“Don’t do anything. Please. I shouldn’t have fucking told you. It was 10 months ago,” my sister pleaded.
I was furious, numb, livid and calculated all at the same time.
I had just learned that my father had laid a hand on my mother. The same motherf*cker who used to smack the shit out of me growing up.
I thought back to 25 years ago to when he last laid his hands on me. The exact opposite to the upbringing I have given my children.
No one lays a hand on my kids, no one.
That’s the kind of upbringing I don’t want my kids to ever witness or experience. I shelter them from my father. My children are never to be alone with him, never to be transported in a vehicle by him, never to be alone in his care.
My dad is a drunk. He is an alcoholic and a very angry one at that. Nothing can ever mask or suppress my anger with him for my upbringing. I’ve spent countless hours in counseling relaying episode after episode. I’ll never understand why he did what he did. I know I didn’t deserve any of it. I know is that my children will never experience that.
My pre-teen years were filled with fear. As a young girl, you’re supposed to idolize your father, look to him as the vision of what a man is supposed to be. Instead, I cowered when his arm went into the air. I clenched every muscle in my body when he grabbed the wooden ruler off the top of the fridge, the one with the metal edge. I hid and locked the washroom door when he came home from the bars.
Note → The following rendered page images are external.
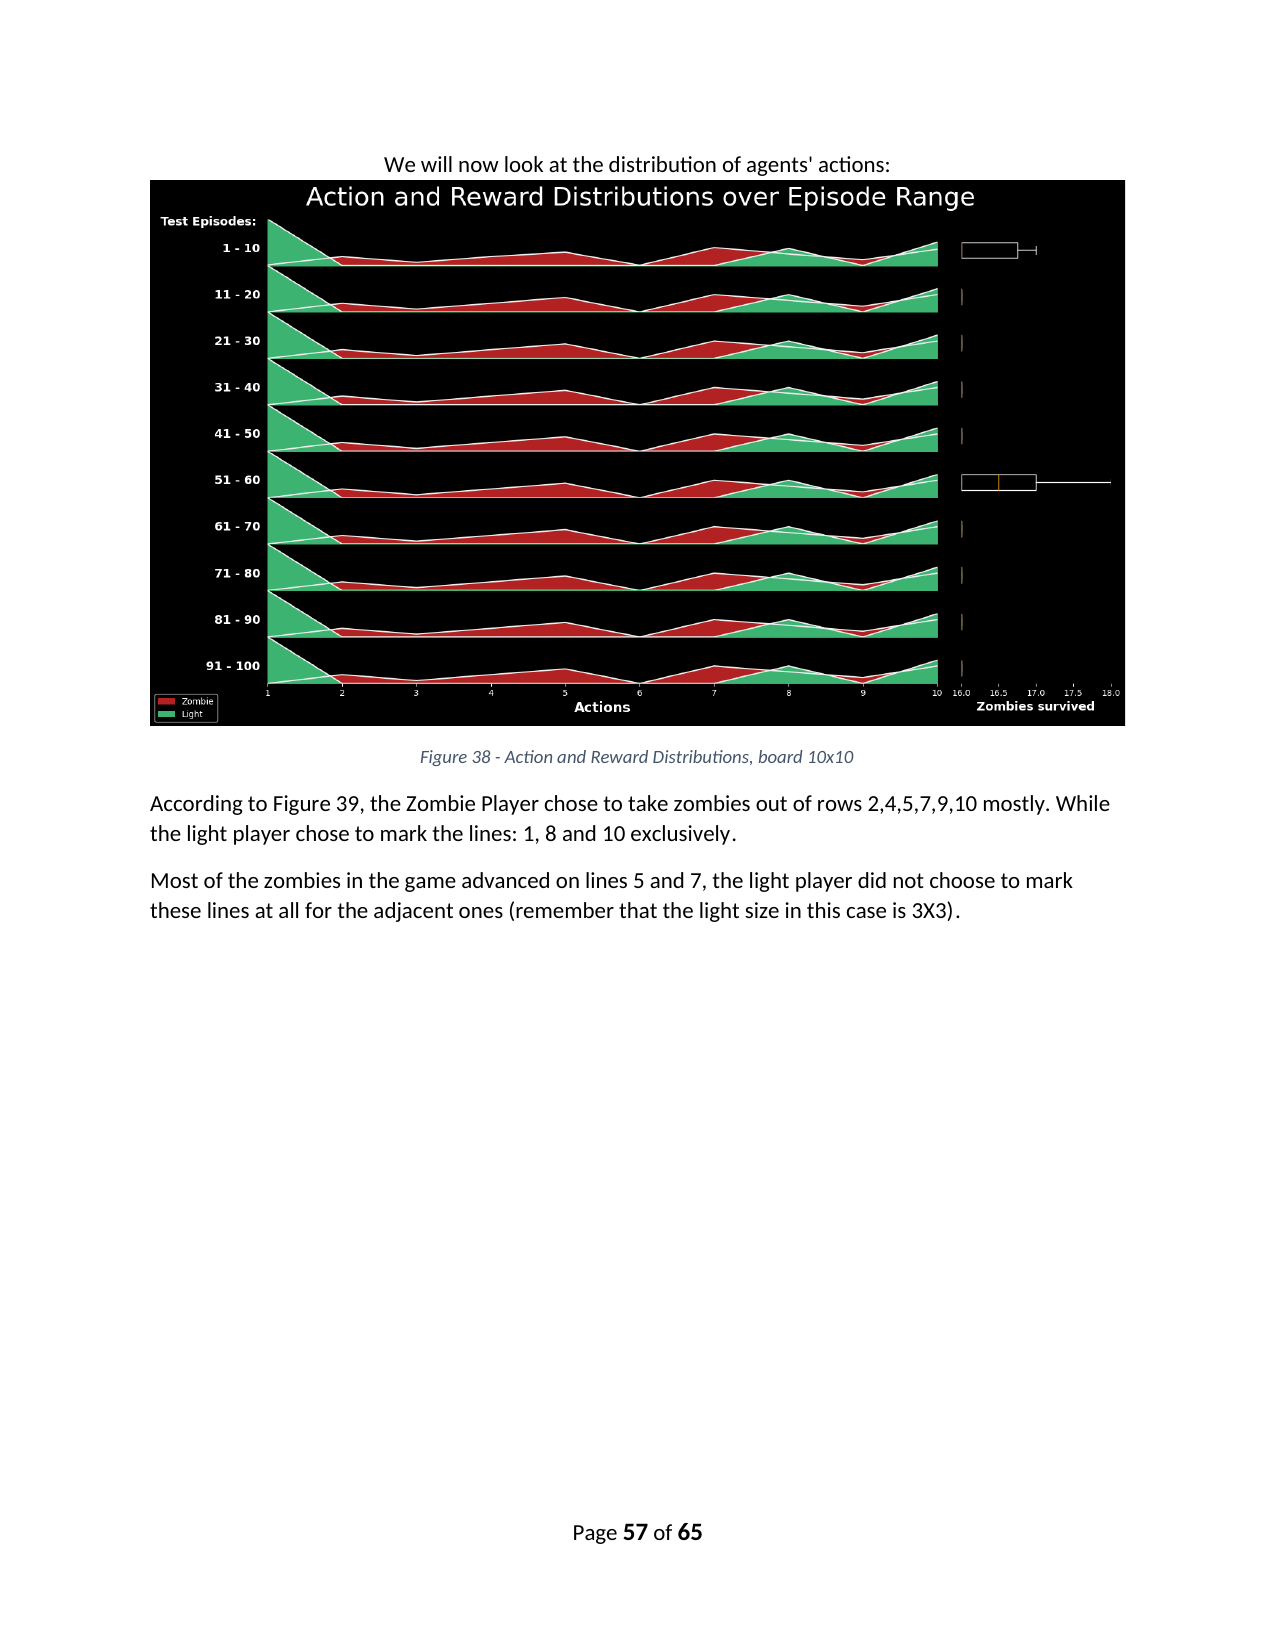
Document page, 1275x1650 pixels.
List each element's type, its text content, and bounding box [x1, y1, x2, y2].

text Most of the zombies in the game advanced on lines 5 and 7, the light player did not choose to mark these lines at all for the adjacent ones (remember that the light size in this case is 3X3). [150, 866, 1125, 924]
text We will now look at the distribution of agents' actions: [150, 150, 1125, 180]
picture [150, 180, 1125, 726]
text Figure 38 - Action and Reward Distributions, board 10x10 [150, 745, 1125, 768]
text According to Figure 39, the Zombie Player chose to take zombies out of rows 2,4,5,7,9,10 mostly. While the light player chose to mark the lines: 1, 8 and 10 exclusively. [150, 789, 1125, 847]
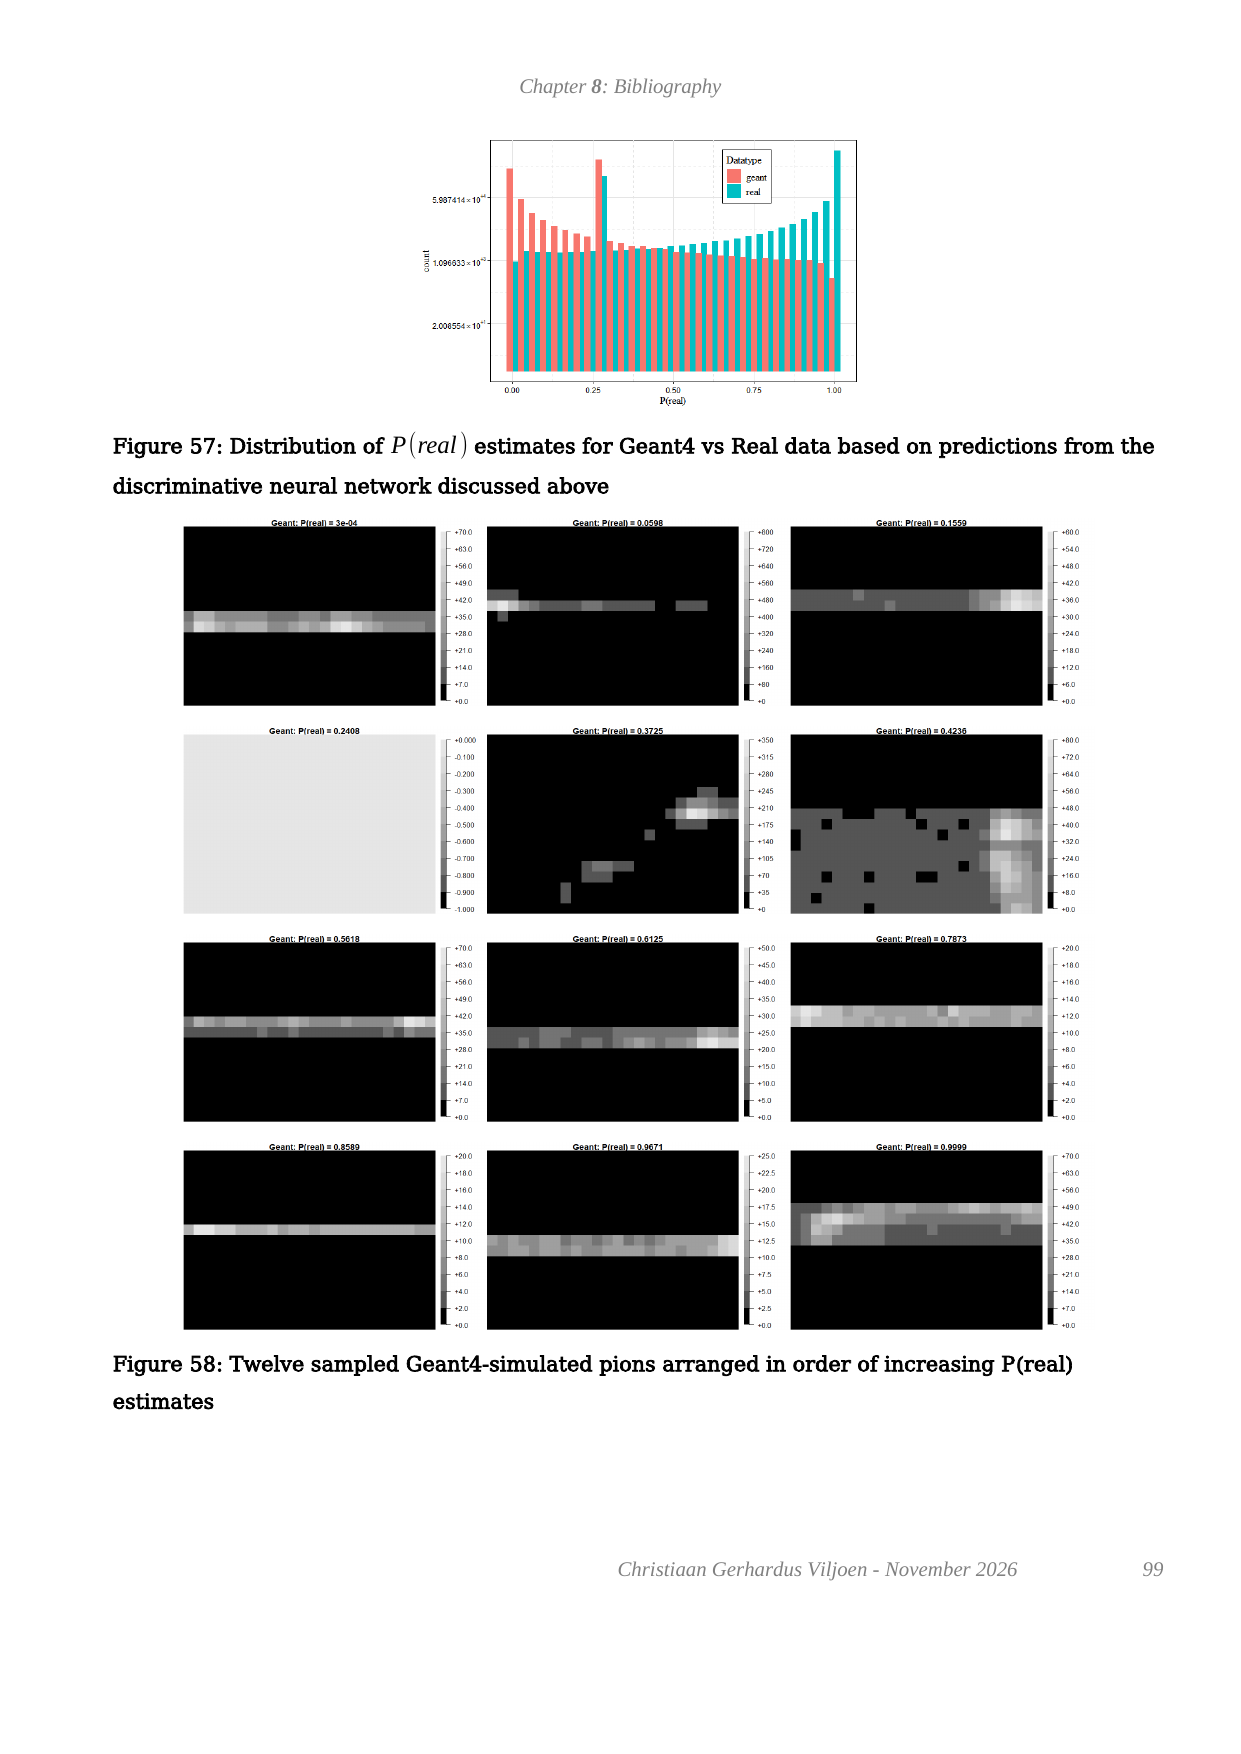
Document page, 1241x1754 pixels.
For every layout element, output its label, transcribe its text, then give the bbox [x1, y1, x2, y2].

picture [183, 934, 1095, 1122]
text Figure 57: Distribution of estimates for Geant4 vs Real data based on predictions from the discriminative neural network discussed above [112, 430, 1165, 498]
picture [183, 726, 1095, 914]
picture [183, 518, 1095, 706]
picture [183, 1142, 1095, 1330]
text Figure 58: Twelve sampled Geant4-simulated pions arranged in order of increasing P(real) estimates [112, 1351, 1165, 1413]
picture [417, 135, 861, 410]
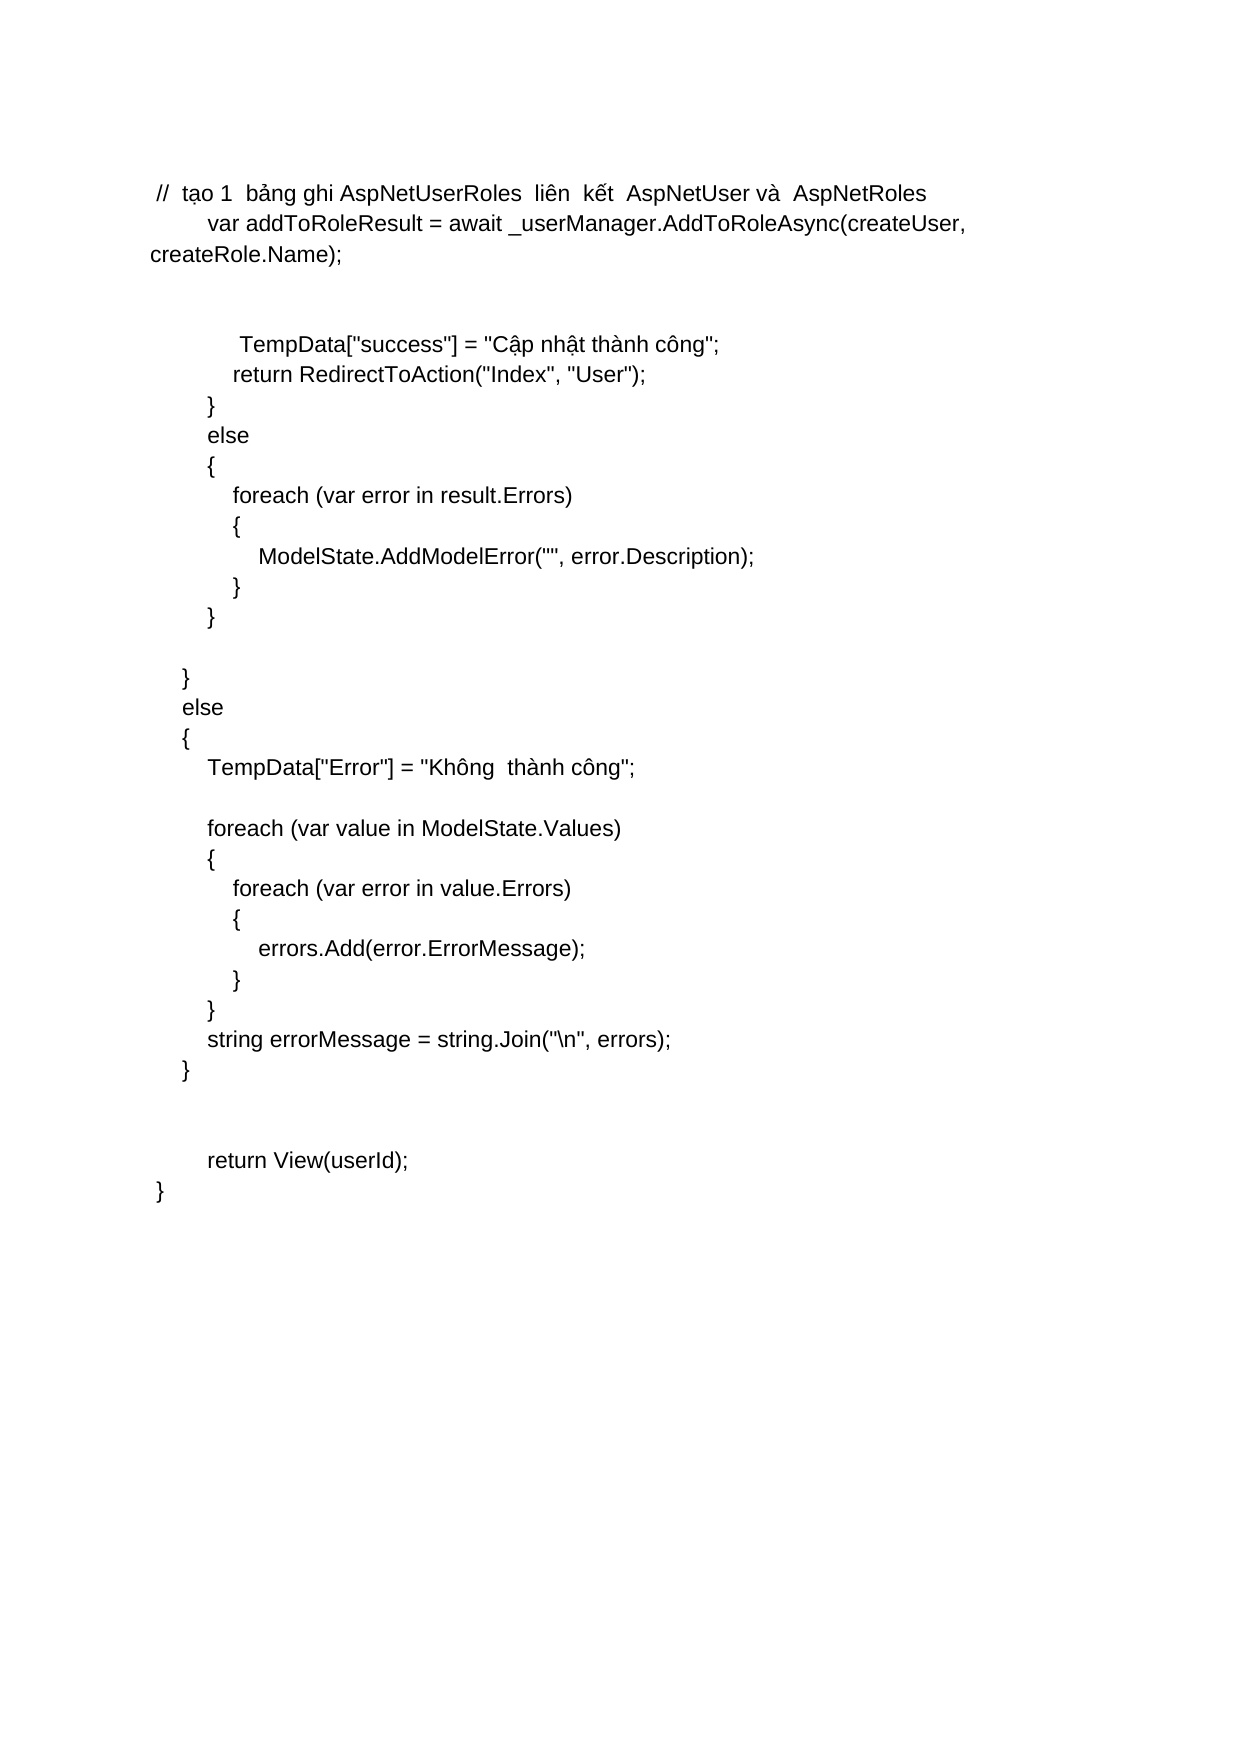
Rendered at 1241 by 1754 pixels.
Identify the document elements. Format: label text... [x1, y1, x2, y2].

He needed an outlet when he got home. He needed to unleash his anger at someone. That someone was usually me.
When I was seven, my seventeen-year-old brother ran away. Left. Not to be seen or heard from until I found him via the white pages in a phone book while on an airplane stopover in Halifax, Canada a few years later. I knew he was on the east coast and I scanned multiple phone books trying to find him. One day I struck gold. He didn’t really want to speak to me when I called, but I made him listen.
Not too long after, I heard he moved to British Columbia. I was there without my parents in 1995 for a sports competition. I was almost sixteen and I called to tell him I was coming. I begged him to see me. It was nine years since I had seen him last. We had a lot to talk about.
Why did you go? Why didn’t we hear from you? What happened?
More importantly, I wanted to tell him what I had been through since he’d left.
One of the most vivid memories I shared was a night our Dad had drove himself home from the bar. He was drunk, which was normal. I don’t quite remember what set him off when he got home, but I do remember him rolling around on the floor and crying that he was ugly because he had a big nose. It was everyone’s fault but his.
When he wasn’t feeling sorry for himself, my father was usually on my case about my grades. They were high, but he wanted to know where the rest of them were. That last 3-5% that makes up 100.
He also got on my case about wasting my golf talents. I had a good swing, but I didn’t have the drive to do anything about it. That pissed him off because he thought I could be his retirement package. You know, live off my abilities. Dad had once had a great career, but was injured on the job, and couldn’t do it anymore, therefore the world owed him. He has this incredulous entitlement mentality. And because I was his child, I owed him.
He “masked this pain” with alcohol and lashed out with his words and his hands when he deemed it necessary. With my older brother gone, I was next in the line of fire. I was a disappointment. I had all the abilities in the world, but I wouldn’t do anything great enough for him.
In hindsight, it was a good thing he chose me as his target. I was the strong one. I was the tomboy, the jock.
My little sister didn’t have to take a licking when I was around. That licking was reserved for me.
One day, the tides turned. It was a combination of my not wanting to take it anymore, my anger boiling over and my Dad’s declining health. He could no longer catch me, I outran him. He was too slow taking a swing, I could block and counter before he landed. There was nothing he could say to me anymore. I was on fire, in my soul, in my heart, and in my mind.
He can’t touch me now—he’s old, crippled and a sad, pathetic piece of shit. He is an asshole, but he is still my Dad. We’ve tried to help him many, many times over the last couple decades. Nothing has worked. His ailments have landed him in the hospital numerous times, even on life support. He’s been told by his GP, his cardiologist and any other specialist he has seen that he should not drink anymore. Still, every time he comes out of the hospital looking for the bottle of rye or vodka or rum or his beer. It doesn’t matter how many times we clean him out, it keeps resurfacing.
I carry a huge chip on my shoulder with his name on it. That chip is my protector, my barrier and my safety. That chip has a wicked hook and a jab that he never expected. That chip is a constant reminder of the life I want to give my children. My children will never witness their grandfather swinging at their mother. My children will never have a drunk parent rolling on the ground. My children will never see a parent that out of control and violent.
And now I sit here in the dark, in my parent’s living room, at the age of 39. In the wee hours of the morning as everyone sleeps soundly, I wonder how I am going to deal with the fact that my father has laid his hands on my mother for the first time in many years.
Someone has to protect my mom.
And this is yet another example of the childhood or life experience I don’t want my kids to ever have.
This post was submitted anonymously.